Zorini made provisions for the rapid movement of his sections if it should become necessary. Unlike the other batteries in the battalion, Zorini's battery left their directors behind when they entered the Bled Foussana. He also assigned an officer to every two guns to reduce the span of control.
Zorini's decision to locate Madden's guns in the mouth of the pass was interesting. Madden's thought that he was there to provide early engagement against low-altitude Luftwaffe attacks. Theengineers, on the other hand, thought that the antiaircraft artillerymen were there to cover the minefields.
Zorini's establishment of a forward defense was based on his experiences at Thelepte. There, the Luftwaffe had attacked out of the rising or setting sun with JU 87 Stuka dive bombers and Me 109 and Fw 190 fighters. The Luftwaffe tactics changed with every attack. Sometimes, the aircraft would enter the target area from the same direction, other times from all different directions.
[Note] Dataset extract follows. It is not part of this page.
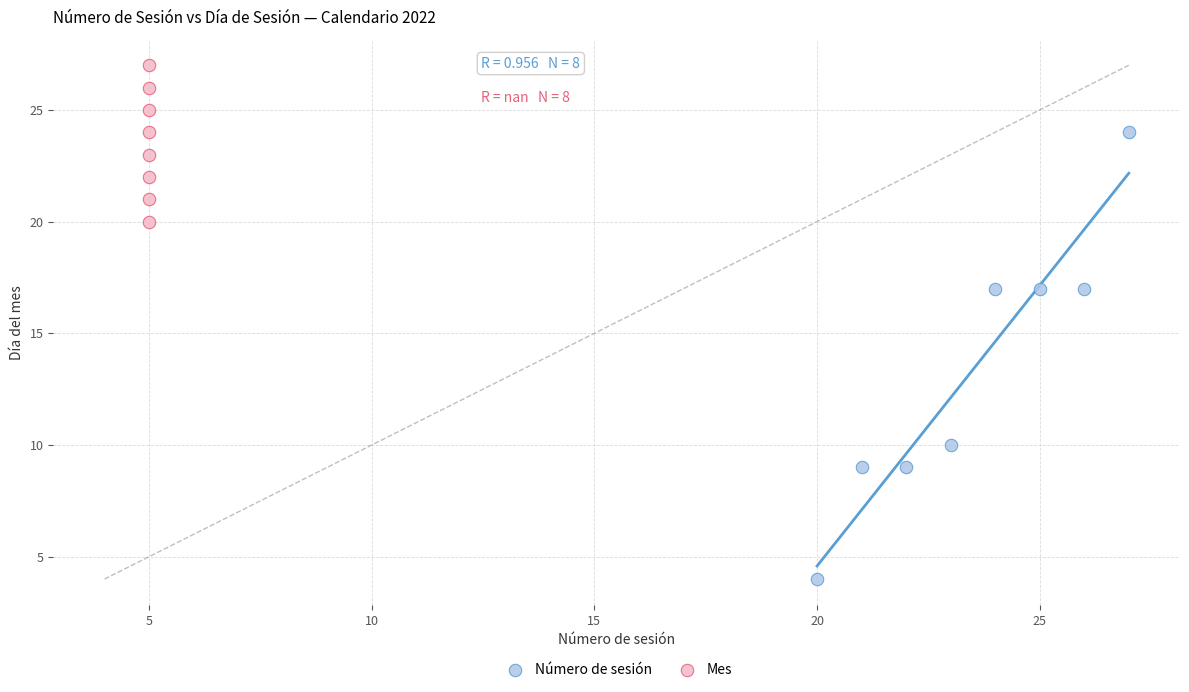

Which series has the widest spread of Y values?

Número de sesión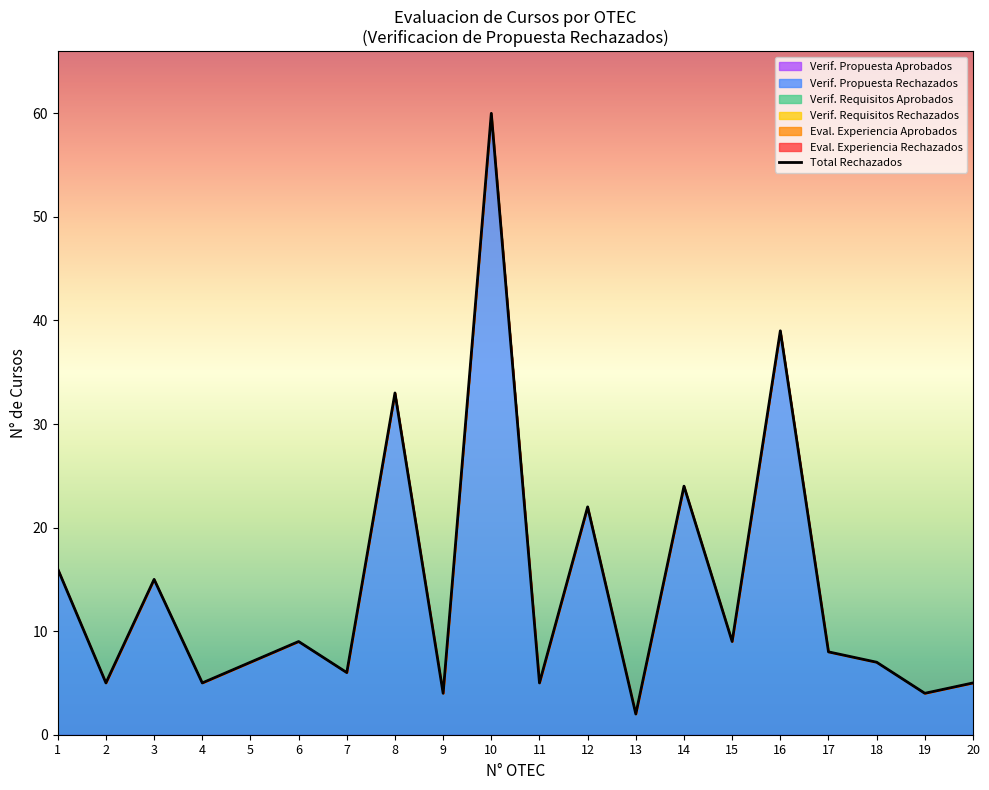

How many interior local peaks (higher than both neighbors) does the data have?

7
The Stukas would fly low and use their machine guns to strafe the field or drop the 100-pound bomb they carried under each wing. The fighters protected the dive bombers by strafing antiaircraft positions and flying a protective air cap. Often they would join the Stukas for the final kill.91
The ultimate tactical objective was to create a situation in which the Stukas could enter the target area at high altitude and attack targets from an almost perpendicular dive, delivering the 500 pound bomb carried under the fuselage. By February 1943, the Germans had learned this tactic was costly. Even in a steep attack angle, the Stuka reached speeds of only 200 mph, and the American and British Bofors guns could engage aircraft flying up to 300 mph. At Thelepte, the American antiaircraft artillerymen discovered they had the ability to decimate a Stuka dive bombing attack.92
Furthermore, the Antiaircraft Artillery was effective against the German fighters, which had to slow to a speed of 250 miles per hour to acquire and attack ground targets. However, the antiaircraft gun's effectiveness against fighters depended on director fire control, and the boxes slowed emplacement and displacement times so much that Battery D left them behind when the battery moved forward.
At Thelepte, the 105th Coast Artillery learned early warning was the vital key to a viable defense. The battalion positioned observers, taken from the gun crews, out from the airfield in the direction of the expected enemy attack and equipped them with radios and binoculars. The observers identified incoming aircraft and radioed their identification back to a battalion information center that was in communications with the gun sections. The 105th Coast Artillery Battalion was good at aircraft identification, but the alert warning reinforced the process. When notified of the approach of friendly aircraft, the Antiaircraft Artillery fratricide was significantly reduced. Zorini's hope was that Madden would get an early shot at enemy airplanes and thereby notify the rest of the battery they were inbound. The 40mm rounds self-destructing over the pass would be the only notification; Madden was not in communications with Captain Zorini.
As dawn broke on the 19th of February, the antiaircraft artillerymen of the 105th Coast Artillery huddled against their guns and waited for the Germans. They would not be idle for long.